RECORD SET:
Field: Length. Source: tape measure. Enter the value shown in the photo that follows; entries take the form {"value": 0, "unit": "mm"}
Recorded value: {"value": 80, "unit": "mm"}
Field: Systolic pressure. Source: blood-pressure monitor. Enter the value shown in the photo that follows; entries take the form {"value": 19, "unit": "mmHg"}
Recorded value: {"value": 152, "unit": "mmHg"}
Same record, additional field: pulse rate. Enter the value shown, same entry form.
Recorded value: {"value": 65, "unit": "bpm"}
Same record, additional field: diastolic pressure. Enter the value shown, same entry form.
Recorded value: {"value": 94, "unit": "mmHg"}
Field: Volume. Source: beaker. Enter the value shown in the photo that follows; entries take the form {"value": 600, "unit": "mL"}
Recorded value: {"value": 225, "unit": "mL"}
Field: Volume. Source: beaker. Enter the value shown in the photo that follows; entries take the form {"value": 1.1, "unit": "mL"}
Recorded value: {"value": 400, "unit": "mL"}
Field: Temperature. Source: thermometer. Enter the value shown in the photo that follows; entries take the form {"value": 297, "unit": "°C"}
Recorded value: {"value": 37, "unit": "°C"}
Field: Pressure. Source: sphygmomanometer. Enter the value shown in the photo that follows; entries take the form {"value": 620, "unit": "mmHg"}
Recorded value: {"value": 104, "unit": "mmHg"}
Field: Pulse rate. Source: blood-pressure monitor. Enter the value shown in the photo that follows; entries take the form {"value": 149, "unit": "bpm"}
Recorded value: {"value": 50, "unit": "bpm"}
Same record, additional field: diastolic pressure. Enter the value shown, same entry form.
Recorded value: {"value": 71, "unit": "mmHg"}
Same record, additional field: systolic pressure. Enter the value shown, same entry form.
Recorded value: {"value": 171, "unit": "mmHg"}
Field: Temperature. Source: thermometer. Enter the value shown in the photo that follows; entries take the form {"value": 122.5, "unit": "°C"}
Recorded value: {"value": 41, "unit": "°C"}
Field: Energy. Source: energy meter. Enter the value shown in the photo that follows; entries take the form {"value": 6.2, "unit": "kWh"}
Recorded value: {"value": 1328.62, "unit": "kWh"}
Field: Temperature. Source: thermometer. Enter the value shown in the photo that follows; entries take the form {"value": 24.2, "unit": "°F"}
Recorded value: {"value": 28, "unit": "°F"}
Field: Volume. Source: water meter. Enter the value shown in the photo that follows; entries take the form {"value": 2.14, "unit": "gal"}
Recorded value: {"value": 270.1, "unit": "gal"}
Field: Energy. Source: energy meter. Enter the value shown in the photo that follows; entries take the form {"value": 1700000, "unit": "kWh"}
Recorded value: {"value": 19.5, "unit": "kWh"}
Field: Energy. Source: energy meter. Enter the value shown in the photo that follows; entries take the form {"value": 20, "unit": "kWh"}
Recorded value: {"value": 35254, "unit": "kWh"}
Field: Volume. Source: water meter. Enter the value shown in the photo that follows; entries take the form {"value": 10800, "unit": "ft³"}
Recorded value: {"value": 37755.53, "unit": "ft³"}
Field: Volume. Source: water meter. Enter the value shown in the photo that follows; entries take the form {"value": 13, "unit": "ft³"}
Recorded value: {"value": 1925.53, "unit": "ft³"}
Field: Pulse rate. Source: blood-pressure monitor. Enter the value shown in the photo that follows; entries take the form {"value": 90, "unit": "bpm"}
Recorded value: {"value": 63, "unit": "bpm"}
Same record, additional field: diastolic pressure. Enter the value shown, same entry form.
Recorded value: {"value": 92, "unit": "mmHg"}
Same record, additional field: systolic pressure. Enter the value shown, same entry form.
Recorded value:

PROBLEM STATEMENT: Count how many lines in the rows above contain the string "beaker", with case counting, and reply with the number only.

WORKED SOLUTION: 2